Okumuş kadınsınız o nedenle kibarlığınızdan "Çalışmayan personele tutanak tutacak daire başkanı-müdür ortalıkta yok" demiyorsunuz da "Tutanak tutmaktan imtina ediliyor" diyorsunuz.
Anladım ben sizi
MUSA GÜL DURMUYOR!
Günlerdir işe gitmeden Muratpaşa Belediyesinden maaş alan CHP eski Gençlik kolları Başkanı Musa Gül'ü konuşuyor kamuoyu.
Allah doğarken ona 'Gül' dedi herhalde.
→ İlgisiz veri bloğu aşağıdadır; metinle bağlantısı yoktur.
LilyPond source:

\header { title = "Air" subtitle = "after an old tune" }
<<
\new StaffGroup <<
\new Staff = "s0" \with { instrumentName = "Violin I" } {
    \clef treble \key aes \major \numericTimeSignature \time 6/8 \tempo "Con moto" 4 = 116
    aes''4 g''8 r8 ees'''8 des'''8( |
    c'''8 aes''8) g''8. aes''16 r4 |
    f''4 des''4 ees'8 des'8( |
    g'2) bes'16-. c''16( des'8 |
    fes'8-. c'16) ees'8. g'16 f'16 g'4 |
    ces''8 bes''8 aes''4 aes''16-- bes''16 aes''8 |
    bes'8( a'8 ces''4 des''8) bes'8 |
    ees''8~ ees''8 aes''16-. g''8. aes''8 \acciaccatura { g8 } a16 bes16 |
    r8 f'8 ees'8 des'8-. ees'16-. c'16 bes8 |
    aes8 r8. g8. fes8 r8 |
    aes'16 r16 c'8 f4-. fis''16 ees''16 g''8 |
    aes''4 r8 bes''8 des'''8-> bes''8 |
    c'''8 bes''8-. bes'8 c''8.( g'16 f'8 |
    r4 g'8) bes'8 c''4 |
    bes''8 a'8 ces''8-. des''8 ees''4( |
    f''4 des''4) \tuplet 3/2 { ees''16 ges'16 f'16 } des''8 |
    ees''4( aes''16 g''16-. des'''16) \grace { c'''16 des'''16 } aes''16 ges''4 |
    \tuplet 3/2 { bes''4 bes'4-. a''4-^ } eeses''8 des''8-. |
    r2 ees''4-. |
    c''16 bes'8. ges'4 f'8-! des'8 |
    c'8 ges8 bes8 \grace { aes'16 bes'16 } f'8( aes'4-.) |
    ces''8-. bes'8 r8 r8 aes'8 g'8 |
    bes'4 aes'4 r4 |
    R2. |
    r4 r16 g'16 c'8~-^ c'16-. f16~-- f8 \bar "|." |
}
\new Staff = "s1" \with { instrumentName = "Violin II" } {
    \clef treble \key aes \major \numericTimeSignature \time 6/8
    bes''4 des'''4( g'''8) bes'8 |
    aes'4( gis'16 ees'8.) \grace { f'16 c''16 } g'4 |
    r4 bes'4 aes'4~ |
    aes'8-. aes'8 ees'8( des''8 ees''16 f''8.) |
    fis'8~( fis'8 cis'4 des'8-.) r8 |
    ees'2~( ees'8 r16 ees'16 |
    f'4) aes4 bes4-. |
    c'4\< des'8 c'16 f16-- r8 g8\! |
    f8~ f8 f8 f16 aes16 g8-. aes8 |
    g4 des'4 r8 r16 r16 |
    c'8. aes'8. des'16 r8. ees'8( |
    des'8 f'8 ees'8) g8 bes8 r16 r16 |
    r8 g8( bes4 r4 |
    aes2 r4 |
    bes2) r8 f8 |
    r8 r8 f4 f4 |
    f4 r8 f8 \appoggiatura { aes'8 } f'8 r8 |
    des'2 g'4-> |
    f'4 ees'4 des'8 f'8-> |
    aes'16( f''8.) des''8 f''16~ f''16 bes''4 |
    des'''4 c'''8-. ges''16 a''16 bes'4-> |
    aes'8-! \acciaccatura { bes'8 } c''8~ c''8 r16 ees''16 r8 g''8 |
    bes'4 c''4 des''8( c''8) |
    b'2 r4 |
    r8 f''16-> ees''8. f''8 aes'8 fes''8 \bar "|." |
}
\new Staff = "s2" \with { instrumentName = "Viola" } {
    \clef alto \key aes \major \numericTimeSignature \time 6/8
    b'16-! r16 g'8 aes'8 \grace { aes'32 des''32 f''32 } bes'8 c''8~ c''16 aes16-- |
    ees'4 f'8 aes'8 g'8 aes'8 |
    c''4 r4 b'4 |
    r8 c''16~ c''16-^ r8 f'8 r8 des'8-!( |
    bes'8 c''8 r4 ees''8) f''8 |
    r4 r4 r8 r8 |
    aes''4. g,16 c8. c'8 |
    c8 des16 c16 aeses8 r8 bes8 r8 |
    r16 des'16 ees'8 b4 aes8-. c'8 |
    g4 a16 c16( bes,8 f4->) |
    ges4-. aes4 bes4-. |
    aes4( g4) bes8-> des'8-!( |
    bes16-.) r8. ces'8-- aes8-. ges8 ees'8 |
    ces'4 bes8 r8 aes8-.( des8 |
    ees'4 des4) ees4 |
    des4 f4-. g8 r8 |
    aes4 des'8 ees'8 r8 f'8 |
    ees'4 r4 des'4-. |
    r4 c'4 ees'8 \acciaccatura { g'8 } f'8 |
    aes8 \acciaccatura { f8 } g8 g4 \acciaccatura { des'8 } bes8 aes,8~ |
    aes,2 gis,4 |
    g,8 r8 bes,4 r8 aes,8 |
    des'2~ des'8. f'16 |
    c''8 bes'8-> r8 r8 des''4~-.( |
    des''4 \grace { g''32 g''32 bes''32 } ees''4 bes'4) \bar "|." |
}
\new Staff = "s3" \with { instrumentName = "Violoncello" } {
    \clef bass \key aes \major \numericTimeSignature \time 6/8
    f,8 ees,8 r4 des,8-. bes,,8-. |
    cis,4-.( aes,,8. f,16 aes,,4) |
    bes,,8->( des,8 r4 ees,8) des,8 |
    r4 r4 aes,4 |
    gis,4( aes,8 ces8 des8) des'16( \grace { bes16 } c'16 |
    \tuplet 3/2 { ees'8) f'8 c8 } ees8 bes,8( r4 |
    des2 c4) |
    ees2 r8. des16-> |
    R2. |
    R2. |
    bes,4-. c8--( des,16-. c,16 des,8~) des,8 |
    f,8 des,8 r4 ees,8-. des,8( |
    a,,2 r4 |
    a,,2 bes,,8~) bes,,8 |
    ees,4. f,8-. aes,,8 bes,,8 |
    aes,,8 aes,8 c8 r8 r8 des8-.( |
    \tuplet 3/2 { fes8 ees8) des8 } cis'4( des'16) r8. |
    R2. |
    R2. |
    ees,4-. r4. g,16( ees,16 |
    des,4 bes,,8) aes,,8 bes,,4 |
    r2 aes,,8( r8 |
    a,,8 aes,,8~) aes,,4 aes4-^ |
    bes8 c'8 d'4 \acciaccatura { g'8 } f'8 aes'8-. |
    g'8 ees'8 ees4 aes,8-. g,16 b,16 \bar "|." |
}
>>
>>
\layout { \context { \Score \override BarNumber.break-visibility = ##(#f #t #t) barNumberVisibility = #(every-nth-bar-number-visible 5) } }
Zira Muratpaşa Belediyesinde daha fazla çalışmadan maaş alamayacağını fark edince oradan sıvışmış. Hemen ardından Konyaaltı Belediyesinde işe başlamış arkadaş. Hiç sorgusuz, sualsiz işe nasıl başlıyor anlamıyorum.
Musa Gül'le ilgili yazılar medyada yer almaya başladığı için elbette Konyaaltı Belediyesi işi sıkı tutmuş. Dolgun maaşını alabilmek için her gün işe gitmek zorunda kalınca bir kaç hafta önce kendi isteği ile oradan da ayrılmış.
Şimdilerde ne zaman Büyükşehir Belediyesine giderseniz, koridorlarda gezerken, bazı müdürlerin yanında çay içerken, öğle saatlerinde filan yemekhanede yemek yerken görürsünüz. Bana gelen bilgilere göre etrafına "Muhittin Başkanımla konuştum, Konyaaltı'ndan öyle ayrıldım. Büyükşehir'de işe başlayacağım" diyormuş.
Onca üniversite mezunu CHP'li gençler asgari ücretle iş bulamazken, CHP gençlik kolları eski başkanı belediye belediye dolaşıyor. Hatta adam bu belediyeyi beğenmediği zaman, bırakıyor öteki belediyeye geçiyor. Bu günlerde ABB olmaz ise belediye bitmedi ya, Döşemealtı'na geçer.
Bulunmaz hint kumaşı olduğu için CHP'li belediyeler Musa Gül'ü kendi aralarında paylaşamıyorlar.
NOT: 'At sahibine göre kişner' atasözü bizde 'dalbınır' diye kullanılır. Dalbınma yörüklerde hareket etme anlamına geliyor. Yani at sahibine göre koşar; yürür veya durabilir.